Putin embraces digital currency as sanctions cripple Russia’s economy
Putin called for a new blockchain-based digital currency payment system for cross-border transactions amidst the wave of sanctions and international pressure on Russia’s economy.
Putin highlighted the tense relationship between Russia and the West during a Russian majority-owned Sberbank conference on Artificial Intelligence. According to him, these tensions threaten financial flows and international operations.
“We all know very well that under today’s illegitimate restrictions, one of the lines of attack is calculations. And our financial institutions know this better than anyone because they are exposed to these practices,” Putin said.
The proposed solution is to set up a new system of international money transfers independent of banks and third parties, which could be created using digital currency technologies.
“Today, the system of international payments is expensive, its system of correspondent accounts and regulation is controlled by a narrow club of states and financial groups. They control everything. Based on the technologies of digital currencies and distributed registries, it is possible to create a new system of international payments, and much more convenient, but at the same time completely safe for participants and completely independent of banks and third-party interference,” Putin added.
Since Russia’s illegal invasion of Ukraine, Western authorities continuously warned of the Kremlin’s possible attempts to evade sanctions using cryptocurrency.
Russia’s central bank pushed to legalize the use of cryptocurrency for cross-border payments and international commerce.
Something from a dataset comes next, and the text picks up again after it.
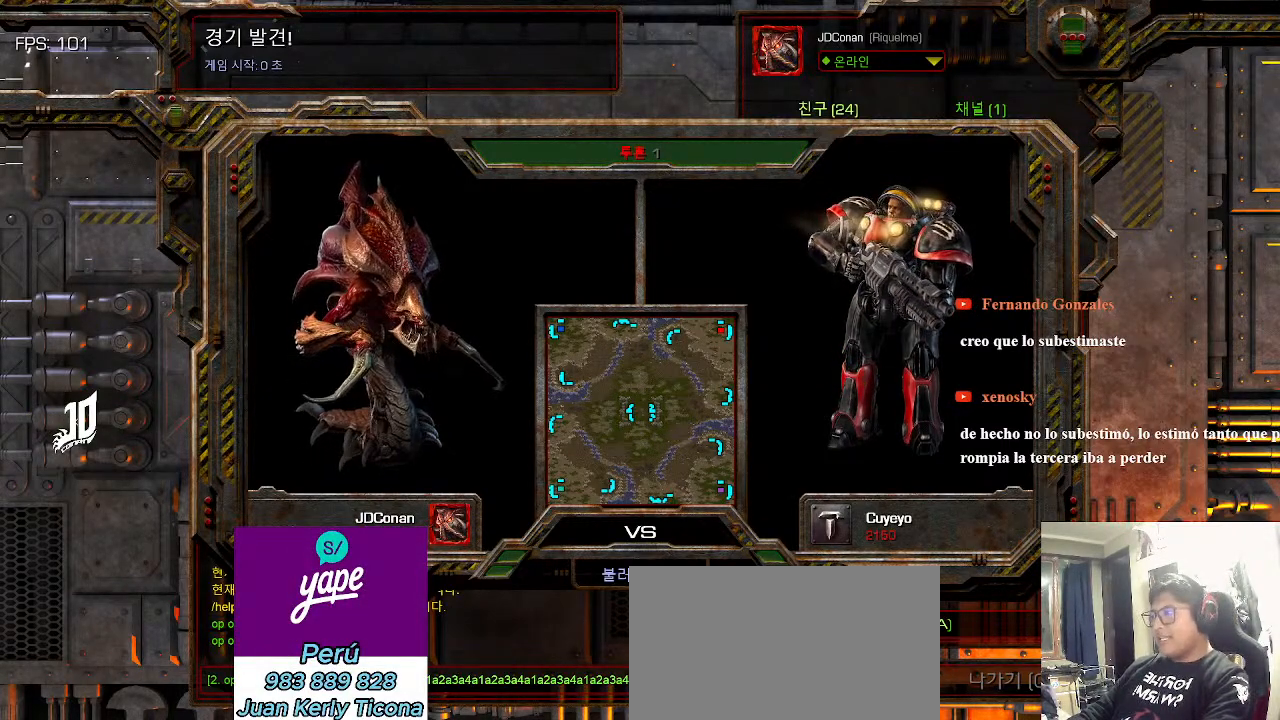
{"keys": []}
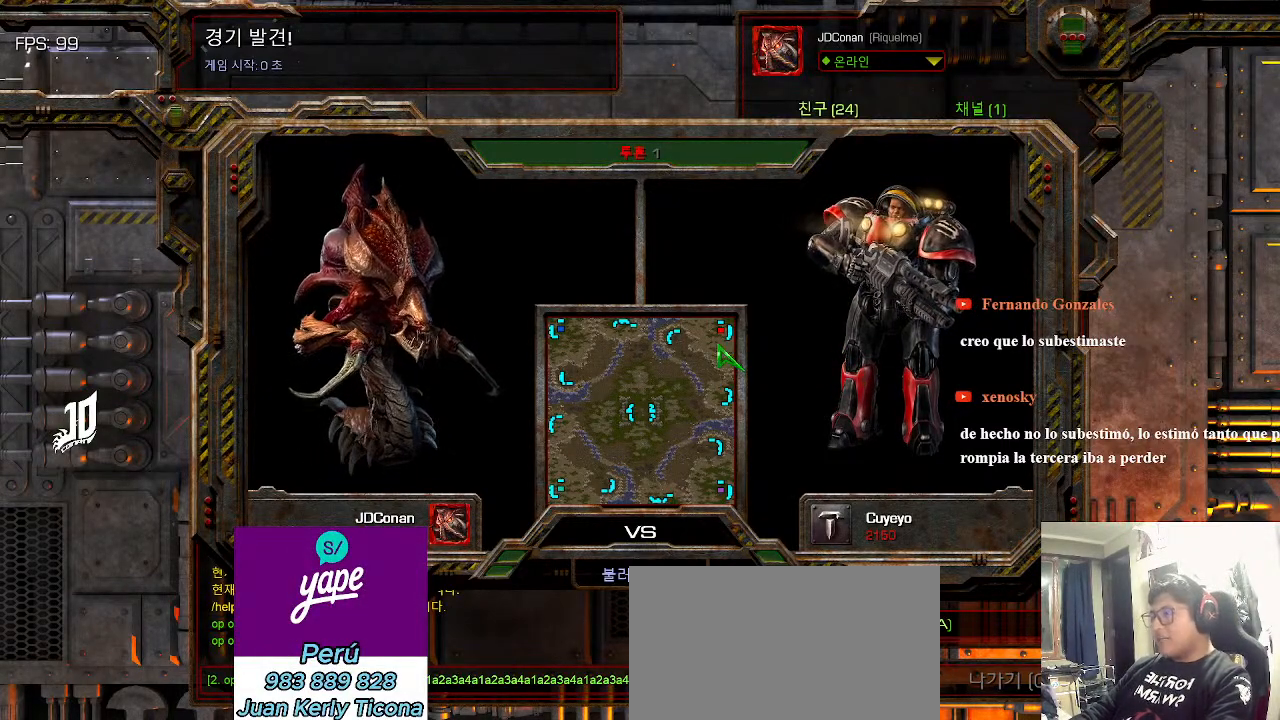
{"keys": [], "events": []}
“Crypto-for-imports schemes would open up many questions about how to make sanctions against countries like Russia more effective,” blockchain research firm Chainalysis said in a report.
Senators Elizabeth Warren and Mark Warne also suggested that Russia may use cryptocurrencies to circumvent the broad new sanctions.
In response, the EU targeted Russian crypto wallets and currencies in the fifth round of economic and individual sanctions.
Several independent institutions – the World Bank, the International Monetary Fund (IMF), and the Organisation for Economic Cooperation and Development (OECD) – predict a 3.4%-5.5% drop in Russia’s GDP by the end of the year and a continuous shrink in 2023.